→ TASK PROMPT: Filter the records, keeping every line that has the string "each".

======== PROVIDED RECORDS

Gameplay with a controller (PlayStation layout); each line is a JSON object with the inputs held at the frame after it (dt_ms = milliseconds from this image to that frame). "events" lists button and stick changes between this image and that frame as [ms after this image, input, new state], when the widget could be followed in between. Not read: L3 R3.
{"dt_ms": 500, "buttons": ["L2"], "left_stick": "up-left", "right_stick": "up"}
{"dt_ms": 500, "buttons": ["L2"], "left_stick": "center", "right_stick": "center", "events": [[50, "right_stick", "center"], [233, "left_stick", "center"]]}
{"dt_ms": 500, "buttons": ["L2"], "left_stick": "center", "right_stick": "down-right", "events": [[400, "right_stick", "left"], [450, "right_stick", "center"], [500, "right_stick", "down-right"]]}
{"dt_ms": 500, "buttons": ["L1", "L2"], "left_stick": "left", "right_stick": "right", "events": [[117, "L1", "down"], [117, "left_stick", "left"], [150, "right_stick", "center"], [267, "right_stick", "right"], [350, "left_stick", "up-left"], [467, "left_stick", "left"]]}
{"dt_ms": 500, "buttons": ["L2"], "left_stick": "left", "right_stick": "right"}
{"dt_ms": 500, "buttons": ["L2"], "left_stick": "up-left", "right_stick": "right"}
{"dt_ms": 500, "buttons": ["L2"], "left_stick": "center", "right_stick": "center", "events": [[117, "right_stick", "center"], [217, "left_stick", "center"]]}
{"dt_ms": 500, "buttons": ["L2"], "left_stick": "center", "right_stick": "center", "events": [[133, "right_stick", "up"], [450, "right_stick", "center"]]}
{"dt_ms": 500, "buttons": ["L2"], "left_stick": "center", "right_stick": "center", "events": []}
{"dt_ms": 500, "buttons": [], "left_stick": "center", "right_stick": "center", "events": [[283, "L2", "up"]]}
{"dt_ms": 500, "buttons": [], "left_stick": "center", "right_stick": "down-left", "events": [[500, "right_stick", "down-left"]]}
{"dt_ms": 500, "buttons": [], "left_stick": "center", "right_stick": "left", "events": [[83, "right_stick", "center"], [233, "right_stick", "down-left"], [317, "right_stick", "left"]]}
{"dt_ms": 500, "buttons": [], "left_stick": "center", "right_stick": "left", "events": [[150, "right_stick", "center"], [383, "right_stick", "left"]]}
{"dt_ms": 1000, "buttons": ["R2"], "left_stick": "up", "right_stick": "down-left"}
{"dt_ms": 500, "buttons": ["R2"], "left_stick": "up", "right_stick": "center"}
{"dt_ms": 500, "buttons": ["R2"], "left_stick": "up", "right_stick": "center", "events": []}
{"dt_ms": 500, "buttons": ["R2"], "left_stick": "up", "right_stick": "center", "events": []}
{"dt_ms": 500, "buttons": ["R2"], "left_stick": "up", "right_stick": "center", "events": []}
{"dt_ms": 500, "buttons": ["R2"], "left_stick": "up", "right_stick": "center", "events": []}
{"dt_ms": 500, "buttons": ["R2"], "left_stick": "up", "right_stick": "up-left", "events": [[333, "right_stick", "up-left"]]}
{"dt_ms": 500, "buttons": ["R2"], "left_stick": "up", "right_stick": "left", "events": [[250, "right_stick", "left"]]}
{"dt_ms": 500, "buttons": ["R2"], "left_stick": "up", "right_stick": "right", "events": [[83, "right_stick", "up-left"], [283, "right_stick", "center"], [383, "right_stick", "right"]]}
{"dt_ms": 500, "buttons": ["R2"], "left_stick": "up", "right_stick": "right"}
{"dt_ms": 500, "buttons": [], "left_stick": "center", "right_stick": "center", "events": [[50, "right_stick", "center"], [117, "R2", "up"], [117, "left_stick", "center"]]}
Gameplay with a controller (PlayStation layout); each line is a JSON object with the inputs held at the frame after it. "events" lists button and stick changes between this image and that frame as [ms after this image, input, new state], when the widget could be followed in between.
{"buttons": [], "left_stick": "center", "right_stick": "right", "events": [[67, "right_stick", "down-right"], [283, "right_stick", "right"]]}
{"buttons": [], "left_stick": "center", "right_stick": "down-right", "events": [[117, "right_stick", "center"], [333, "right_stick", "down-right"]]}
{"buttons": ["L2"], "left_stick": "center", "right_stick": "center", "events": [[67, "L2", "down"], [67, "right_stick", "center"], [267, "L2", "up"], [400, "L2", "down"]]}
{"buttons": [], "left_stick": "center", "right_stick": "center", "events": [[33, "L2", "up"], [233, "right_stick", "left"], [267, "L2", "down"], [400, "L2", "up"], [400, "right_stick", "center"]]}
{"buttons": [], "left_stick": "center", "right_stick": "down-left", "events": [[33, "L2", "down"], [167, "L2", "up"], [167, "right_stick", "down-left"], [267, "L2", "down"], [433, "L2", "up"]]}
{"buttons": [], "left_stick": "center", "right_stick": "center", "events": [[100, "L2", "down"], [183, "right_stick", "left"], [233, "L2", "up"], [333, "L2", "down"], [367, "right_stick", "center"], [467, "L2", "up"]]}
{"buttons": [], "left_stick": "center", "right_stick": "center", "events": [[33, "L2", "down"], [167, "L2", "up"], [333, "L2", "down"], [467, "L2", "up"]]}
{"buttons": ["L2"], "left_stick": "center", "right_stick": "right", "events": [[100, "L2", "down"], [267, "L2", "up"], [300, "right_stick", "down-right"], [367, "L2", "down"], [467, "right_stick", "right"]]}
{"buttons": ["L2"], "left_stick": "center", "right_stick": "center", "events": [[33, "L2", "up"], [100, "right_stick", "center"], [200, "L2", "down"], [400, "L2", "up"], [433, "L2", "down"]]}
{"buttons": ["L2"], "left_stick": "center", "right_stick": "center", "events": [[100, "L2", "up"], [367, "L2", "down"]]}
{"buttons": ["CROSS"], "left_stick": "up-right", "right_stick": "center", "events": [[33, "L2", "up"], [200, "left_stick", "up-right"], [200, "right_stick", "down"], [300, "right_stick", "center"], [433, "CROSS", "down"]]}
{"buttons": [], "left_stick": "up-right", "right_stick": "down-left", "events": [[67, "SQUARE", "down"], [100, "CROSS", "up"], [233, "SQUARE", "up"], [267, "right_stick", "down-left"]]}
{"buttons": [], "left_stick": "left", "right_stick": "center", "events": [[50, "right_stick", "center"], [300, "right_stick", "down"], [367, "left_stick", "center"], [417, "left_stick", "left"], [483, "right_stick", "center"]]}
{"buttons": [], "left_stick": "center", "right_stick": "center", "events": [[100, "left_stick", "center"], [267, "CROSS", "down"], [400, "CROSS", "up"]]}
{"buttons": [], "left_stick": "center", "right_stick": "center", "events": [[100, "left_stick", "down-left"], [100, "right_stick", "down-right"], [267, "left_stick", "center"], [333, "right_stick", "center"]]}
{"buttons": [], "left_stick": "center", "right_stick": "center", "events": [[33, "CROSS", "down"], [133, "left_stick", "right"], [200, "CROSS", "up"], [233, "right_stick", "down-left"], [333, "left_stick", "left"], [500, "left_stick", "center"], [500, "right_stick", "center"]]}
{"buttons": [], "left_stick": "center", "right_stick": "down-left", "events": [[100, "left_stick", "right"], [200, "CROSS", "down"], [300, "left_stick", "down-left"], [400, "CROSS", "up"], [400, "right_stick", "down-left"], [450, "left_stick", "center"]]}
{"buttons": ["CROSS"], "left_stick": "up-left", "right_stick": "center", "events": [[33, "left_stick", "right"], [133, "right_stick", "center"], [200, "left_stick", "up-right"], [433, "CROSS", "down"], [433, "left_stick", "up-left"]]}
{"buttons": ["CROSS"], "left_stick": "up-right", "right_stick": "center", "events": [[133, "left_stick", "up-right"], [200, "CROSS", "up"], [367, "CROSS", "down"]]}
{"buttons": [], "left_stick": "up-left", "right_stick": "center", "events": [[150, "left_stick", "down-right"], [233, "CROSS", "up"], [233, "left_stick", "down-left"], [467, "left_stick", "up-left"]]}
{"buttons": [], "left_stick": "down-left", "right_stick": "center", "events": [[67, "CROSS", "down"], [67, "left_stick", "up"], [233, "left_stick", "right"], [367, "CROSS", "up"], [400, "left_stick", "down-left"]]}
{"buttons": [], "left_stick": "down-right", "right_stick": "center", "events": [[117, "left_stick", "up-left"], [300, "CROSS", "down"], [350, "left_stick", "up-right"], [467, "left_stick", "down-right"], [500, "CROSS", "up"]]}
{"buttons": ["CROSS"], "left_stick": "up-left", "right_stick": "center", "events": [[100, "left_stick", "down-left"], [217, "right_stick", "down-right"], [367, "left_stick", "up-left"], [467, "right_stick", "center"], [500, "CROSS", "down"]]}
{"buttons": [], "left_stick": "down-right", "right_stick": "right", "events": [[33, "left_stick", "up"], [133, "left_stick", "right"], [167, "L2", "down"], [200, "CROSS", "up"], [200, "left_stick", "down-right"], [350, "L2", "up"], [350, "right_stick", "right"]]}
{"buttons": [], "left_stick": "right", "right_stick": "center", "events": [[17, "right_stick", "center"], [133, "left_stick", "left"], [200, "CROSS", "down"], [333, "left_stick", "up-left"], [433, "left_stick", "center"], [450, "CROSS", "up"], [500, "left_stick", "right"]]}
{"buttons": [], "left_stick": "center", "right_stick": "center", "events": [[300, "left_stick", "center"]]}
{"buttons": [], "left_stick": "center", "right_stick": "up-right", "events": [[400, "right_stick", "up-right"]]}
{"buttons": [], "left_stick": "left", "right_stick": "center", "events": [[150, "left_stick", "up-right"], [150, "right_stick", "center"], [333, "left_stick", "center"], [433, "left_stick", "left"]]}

================

→ EXERCISE RESULT:
Gameplay with a controller (PlayStation layout); each line is a JSON object with the inputs held at the frame after it (dt_ms = milliseconds from this image to that frame). "events" lists button and stick changes between this image and that frame as [ms after this image, input, new state], when the widget could be followed in between. Not read: L3 R3.
Gameplay with a controller (PlayStation layout); each line is a JSON object with the inputs held at the frame after it. "events" lists button and stick changes between this image and that frame as [ms after this image, input, new state], when the widget could be followed in between.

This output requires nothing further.